Final approval of the budget for the upcoming school year in the Upper Perkiomen School District could include a tax increase. An initial presentation of the 2022-23 draft budget includes a $4.341 million deficit.
District officials are likely to recommend a tax increase to the school board, according to Daniel C. Direso, the board's business administrator. He said the budget does not include more than $4 million worth of "fluff."
"I don't think it has that kind of wiggle room," Direso said after last week's school board workshop meeting.
During a presentation, the business administrator presented the details of the initial draft budget, which includes $67.981 million in projected revenue and $72.323 million in projected expenses. Maintaining the current millage would cost the district $441,456 in lost revenue based on a rate set by the State Tax Equalization Board (STEB), whose primary function is to determine the aggregate market value of taxable real property in each political subdivision and school district throughout Pennsylvania.
Increasing millage rates by 4.2 percent, the highest rate allowed under the district's Act 1 adjusted index, would generate $1.403 million. Maintaining the current 25.2278 millage rate, would reduce the amount of real estate taxes collected by the district, according to a slide of millage calculations. Even with a one percent tax increase, property owners would see a small decrease in their bills, according to Direso's presentation.
The proposed budget calls for the addition of at least eight new employees at a projected cost of $957,000. They include a Learning Support Teacher, a Learning Coach, an Elementary Gifted Teacher, a Student Assistance Counselor, two Board Certified Behavioral Analysts and a Human Resources Administrative Assistant, according to the presentation.

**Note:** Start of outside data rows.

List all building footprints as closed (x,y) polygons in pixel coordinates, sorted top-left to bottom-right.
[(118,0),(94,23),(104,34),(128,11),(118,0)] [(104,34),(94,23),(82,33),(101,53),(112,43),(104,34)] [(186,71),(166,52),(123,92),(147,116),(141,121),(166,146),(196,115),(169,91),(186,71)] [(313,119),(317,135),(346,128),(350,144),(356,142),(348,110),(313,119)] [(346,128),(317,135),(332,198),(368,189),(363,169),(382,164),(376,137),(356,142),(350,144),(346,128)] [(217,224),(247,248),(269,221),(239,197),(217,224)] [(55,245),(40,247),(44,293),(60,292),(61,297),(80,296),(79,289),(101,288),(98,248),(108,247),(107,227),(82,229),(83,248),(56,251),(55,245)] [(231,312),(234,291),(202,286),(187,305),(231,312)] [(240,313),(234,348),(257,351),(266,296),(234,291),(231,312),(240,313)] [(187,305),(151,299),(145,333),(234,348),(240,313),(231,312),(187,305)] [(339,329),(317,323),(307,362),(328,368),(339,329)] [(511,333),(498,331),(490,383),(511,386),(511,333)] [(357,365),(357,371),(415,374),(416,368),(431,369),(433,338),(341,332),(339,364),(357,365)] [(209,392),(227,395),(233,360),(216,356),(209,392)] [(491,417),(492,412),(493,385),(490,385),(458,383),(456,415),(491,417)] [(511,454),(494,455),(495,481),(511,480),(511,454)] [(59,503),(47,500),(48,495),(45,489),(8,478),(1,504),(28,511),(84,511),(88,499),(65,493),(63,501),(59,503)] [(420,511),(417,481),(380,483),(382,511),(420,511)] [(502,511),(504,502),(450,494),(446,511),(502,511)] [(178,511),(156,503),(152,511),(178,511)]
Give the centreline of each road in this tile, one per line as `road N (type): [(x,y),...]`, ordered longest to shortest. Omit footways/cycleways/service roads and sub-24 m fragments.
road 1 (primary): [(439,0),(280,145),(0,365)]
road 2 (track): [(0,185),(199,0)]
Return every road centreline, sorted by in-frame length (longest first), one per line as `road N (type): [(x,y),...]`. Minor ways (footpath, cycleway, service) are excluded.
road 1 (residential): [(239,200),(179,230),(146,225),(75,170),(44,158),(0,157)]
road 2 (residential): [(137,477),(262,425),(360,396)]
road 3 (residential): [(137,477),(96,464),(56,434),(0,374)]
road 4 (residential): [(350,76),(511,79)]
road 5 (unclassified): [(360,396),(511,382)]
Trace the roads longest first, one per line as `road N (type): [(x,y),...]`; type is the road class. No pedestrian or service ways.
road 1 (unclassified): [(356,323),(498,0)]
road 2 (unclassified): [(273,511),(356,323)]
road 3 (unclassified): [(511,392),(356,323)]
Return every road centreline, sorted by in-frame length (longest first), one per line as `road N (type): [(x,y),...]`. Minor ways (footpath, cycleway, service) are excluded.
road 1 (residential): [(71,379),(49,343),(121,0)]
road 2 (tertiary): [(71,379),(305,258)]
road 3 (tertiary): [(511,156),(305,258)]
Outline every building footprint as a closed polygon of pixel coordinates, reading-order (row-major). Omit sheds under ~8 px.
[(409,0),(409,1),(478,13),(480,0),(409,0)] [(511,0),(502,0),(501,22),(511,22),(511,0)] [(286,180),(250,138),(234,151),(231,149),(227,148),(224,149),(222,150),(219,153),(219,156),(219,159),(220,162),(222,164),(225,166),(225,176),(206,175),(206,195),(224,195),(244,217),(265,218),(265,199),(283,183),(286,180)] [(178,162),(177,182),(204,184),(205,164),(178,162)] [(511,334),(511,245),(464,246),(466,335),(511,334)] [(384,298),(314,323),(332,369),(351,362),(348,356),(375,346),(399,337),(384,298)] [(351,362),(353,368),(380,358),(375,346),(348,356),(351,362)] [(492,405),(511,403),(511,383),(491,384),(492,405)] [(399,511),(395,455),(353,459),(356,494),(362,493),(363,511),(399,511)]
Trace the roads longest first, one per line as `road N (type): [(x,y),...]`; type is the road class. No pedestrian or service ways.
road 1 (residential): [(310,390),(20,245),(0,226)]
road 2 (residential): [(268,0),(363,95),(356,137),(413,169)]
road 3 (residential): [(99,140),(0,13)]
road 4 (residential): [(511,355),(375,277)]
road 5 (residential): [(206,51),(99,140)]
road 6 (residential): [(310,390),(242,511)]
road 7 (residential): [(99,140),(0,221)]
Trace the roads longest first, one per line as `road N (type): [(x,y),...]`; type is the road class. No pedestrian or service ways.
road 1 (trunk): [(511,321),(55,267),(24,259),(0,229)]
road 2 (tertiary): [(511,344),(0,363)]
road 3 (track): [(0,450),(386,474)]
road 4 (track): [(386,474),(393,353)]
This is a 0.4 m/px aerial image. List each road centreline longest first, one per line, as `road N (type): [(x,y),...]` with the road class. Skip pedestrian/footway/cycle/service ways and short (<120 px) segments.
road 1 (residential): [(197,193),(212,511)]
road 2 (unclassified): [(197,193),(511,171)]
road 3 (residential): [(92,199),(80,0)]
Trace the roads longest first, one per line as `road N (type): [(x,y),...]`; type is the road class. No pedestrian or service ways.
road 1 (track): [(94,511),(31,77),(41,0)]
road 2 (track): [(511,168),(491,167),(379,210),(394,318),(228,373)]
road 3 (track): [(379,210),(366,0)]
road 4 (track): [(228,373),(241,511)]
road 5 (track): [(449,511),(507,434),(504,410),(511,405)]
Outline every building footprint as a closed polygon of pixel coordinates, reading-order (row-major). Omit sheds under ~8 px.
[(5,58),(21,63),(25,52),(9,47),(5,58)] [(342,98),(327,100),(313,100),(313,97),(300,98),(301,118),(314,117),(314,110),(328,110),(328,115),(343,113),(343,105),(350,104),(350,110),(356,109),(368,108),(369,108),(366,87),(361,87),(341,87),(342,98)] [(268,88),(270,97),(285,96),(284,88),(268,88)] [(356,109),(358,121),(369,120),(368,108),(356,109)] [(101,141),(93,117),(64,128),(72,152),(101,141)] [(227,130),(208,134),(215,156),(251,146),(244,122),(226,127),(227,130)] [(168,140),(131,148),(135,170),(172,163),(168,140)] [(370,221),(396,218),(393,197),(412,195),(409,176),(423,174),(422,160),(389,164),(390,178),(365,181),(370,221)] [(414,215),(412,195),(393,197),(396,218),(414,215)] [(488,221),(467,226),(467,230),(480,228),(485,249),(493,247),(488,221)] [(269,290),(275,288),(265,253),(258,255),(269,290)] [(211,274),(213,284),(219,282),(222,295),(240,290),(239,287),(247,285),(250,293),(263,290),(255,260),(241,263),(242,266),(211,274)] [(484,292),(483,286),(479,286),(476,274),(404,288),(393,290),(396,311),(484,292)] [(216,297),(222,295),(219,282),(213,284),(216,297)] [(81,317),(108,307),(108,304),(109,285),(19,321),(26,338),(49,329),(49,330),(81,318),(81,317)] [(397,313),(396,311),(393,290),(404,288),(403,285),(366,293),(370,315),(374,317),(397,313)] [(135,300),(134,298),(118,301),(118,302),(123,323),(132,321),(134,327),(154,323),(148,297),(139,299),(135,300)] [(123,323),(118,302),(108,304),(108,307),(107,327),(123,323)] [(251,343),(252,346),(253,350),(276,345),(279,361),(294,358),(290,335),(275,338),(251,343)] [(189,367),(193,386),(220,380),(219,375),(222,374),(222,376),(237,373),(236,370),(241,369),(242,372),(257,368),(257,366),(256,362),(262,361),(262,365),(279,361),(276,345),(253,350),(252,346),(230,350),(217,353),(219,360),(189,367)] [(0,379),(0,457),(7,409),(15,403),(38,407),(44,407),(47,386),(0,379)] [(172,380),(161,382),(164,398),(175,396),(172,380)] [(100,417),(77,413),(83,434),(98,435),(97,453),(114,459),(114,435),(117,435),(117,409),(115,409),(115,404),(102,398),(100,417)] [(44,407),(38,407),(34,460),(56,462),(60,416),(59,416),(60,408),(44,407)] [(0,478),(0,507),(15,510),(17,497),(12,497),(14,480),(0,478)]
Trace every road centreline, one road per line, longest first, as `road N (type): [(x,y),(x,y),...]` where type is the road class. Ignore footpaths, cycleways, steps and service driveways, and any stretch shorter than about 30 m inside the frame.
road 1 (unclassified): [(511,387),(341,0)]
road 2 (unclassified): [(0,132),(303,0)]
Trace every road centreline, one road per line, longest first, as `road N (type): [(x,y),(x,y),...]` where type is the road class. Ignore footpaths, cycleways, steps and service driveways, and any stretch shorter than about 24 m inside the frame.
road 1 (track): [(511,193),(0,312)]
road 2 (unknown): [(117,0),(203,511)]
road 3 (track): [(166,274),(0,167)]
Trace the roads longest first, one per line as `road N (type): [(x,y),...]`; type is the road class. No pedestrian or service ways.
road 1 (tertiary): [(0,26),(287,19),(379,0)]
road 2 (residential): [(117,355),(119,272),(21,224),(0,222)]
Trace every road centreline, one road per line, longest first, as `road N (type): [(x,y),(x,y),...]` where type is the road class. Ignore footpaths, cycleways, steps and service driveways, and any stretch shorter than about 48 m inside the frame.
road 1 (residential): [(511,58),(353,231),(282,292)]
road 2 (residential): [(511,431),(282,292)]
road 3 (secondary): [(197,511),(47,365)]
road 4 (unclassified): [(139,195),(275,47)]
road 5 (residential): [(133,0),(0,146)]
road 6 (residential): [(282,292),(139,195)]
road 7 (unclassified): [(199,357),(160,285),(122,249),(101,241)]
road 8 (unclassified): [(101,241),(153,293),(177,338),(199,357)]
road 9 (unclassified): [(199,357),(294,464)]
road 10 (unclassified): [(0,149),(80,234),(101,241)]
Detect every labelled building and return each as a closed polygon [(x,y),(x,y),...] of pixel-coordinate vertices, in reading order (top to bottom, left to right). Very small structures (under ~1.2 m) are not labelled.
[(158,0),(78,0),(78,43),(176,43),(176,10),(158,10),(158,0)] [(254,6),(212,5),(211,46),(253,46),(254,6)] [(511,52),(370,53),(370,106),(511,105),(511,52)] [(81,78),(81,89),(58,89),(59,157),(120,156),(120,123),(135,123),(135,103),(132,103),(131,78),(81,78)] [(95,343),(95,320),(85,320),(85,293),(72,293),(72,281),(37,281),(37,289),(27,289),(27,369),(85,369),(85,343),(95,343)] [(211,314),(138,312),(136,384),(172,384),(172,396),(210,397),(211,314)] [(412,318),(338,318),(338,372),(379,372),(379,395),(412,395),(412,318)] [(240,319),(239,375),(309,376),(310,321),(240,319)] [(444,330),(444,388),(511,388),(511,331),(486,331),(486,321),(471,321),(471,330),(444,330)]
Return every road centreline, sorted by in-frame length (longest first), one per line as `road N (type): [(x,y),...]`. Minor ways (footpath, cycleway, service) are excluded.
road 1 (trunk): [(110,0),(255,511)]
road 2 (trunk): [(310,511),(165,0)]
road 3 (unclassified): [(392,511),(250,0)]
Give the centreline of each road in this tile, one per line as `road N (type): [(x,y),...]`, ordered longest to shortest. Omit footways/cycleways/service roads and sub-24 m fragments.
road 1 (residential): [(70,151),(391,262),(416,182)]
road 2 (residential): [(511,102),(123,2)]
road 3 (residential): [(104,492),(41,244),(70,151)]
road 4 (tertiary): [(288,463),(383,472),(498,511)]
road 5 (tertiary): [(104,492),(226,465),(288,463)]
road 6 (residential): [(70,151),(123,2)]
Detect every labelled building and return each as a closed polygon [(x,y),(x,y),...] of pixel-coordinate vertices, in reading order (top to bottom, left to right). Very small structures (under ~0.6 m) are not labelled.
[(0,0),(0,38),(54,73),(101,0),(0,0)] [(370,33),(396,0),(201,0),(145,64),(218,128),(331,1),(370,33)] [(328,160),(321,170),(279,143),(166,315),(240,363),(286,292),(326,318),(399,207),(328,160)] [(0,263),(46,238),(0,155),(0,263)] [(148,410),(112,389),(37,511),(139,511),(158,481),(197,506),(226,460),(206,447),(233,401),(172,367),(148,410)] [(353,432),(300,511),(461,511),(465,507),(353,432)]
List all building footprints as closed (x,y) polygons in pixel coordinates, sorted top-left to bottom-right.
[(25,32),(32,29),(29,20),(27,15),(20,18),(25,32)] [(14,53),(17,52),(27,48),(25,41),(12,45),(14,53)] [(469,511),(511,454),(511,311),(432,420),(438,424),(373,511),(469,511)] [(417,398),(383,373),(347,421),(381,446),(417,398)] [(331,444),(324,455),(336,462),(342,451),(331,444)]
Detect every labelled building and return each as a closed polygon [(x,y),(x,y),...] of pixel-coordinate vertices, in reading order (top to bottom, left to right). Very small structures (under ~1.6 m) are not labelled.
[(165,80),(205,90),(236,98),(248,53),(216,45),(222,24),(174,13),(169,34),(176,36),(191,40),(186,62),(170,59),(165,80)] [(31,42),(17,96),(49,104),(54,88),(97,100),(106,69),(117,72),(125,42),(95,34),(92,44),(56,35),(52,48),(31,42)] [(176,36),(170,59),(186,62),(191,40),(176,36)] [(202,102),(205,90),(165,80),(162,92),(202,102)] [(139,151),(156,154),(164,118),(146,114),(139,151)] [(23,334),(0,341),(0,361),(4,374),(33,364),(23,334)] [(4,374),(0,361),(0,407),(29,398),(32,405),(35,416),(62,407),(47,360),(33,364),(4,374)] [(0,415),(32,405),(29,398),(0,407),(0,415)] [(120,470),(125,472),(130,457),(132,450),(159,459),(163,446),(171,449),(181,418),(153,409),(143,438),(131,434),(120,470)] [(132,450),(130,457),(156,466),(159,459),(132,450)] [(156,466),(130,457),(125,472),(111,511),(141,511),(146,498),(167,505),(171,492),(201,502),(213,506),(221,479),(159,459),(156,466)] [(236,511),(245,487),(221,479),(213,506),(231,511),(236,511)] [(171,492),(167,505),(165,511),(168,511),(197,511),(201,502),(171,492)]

Administrators have budgeted $350,000 fuel costs, $100,000 more than the current school year, according to Direso. He described the figure as arbitrary, adding that the district is working with the Montgomery County Intermediate Unit to lock in certain rates.
"It [$350,000] may not be enough," the business administrator said. "It's all a gamble."
The continued migration of students to charter schools will cost the school $1.3 million, according to Direso. He said next year's total is expected to reach 190, up from the pre-pandemic level of 110.
The presentation also identified five facilities upgrades at a total cost of $466,000. They include improving the varsity softball field ($203,000), security upgrades ($165,000) installing retractable baskets in the high school gymnasium ($45,000), a public address system at Hereford Elementary and ($35,000) X-Lab Ductwork ($18,000).
Maintaining the current millage rate, or even increasing it by one percent, would reduce the tax bill for property owners in Montgomery and Berks counties. A two-percent increase, expected to raise $546,547, would cost the median owner in Montgomery County an additional $34.54. Berks County property owners would pay an extra $27.
The district's millage rate has remained at its current level since the board voted to approve a 2.8 percent increase as part of the 2019-20 budget. The following year, approval included a a 3.48 percent tax increase facilitated by the STEB ratio. The 2021-22 budget held the line on the tax and millage rates.
Following a discussion at the April 18 Finance Committee meeting, the members are expected to adopt the Proposed Final Budget on May 12. Final committee adjustments can be made May 16 and June 13 before the board's scheduled final adoption vote on June 16.